Fantasy is nearly always better than reality.

In high school, I had a crush on a boy in biology class. He was cute and didn’t know it. He was left handed.

I remember daydreaming about his beautiful, artistic fingers and dying to know what matters of profundity they were forever producing in his marble notebook. Sometimes, when I snuck a glance in his direction, he’d catch my gaze and smirk – and then go right back to ignoring the teacher and furiously moving his pencil across the page.

He was kind of a punk. Or however punky one could be at a DC private school. His clothes were scruffy and grimy and usually involved some number of chains crisscrossing from a belt loop to a wallet to who knows where. His hair was greasy, teeth unbrushed, and he generally gave off an air of unshowered-ness, yet I was entranced, enthralled with this boy and his perfect artist hands.

He wrote poetry, so I wrote poetry. He cared about music, so I pretended to care. He liked to draw, so I signed up for an introductory art class. I wanted to become someone he could maybe love.
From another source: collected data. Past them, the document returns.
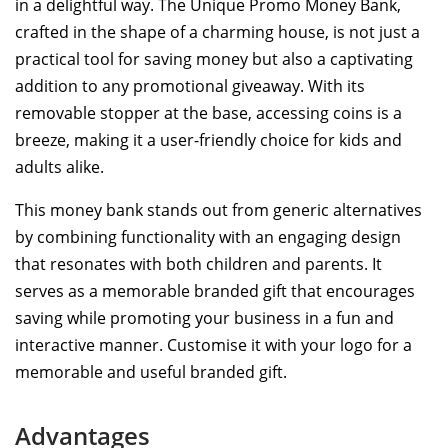
in a delightful way. The Unique Promo Money Bank,
crafted in the shape of a charming house, is not just a
practical tool for saving money but also a captivating
addition to any promotional giveaway. With its
removable stopper at the base, accessing coins is a
breeze, making it a user-friendly choice for kids and
adults alike.
This money bank stands out from generic alternatives
by combining functionality with an engaging design
that resonates with both children and parents. It
serves as a memorable branded gift that encourages
saving while promoting your business in a fun and
interactive manner. Customise it with your logo for a
memorable and useful branded gift.
Advantages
He complimented me once. It was Halloween. I went to school dressed as a goth, and I remember the prickling sensation of his unrestrained scrutiny.  Class dismissed. I stood to leave but he caught my arm as I walked out the door. We locked eyes. “You look hot,” he muttered.

And that was it. The fantasy imploded and his appeal utterly vanished. The cerebral, sexy, brooding man I’d dreamed up in my head was nothing more than a high school boy with a penchant for too-tight plaid pants and underwhelming personal hygiene. He was no artiste! He was but a mere mortal.

Fantasies seem to have a way of undoing themselves.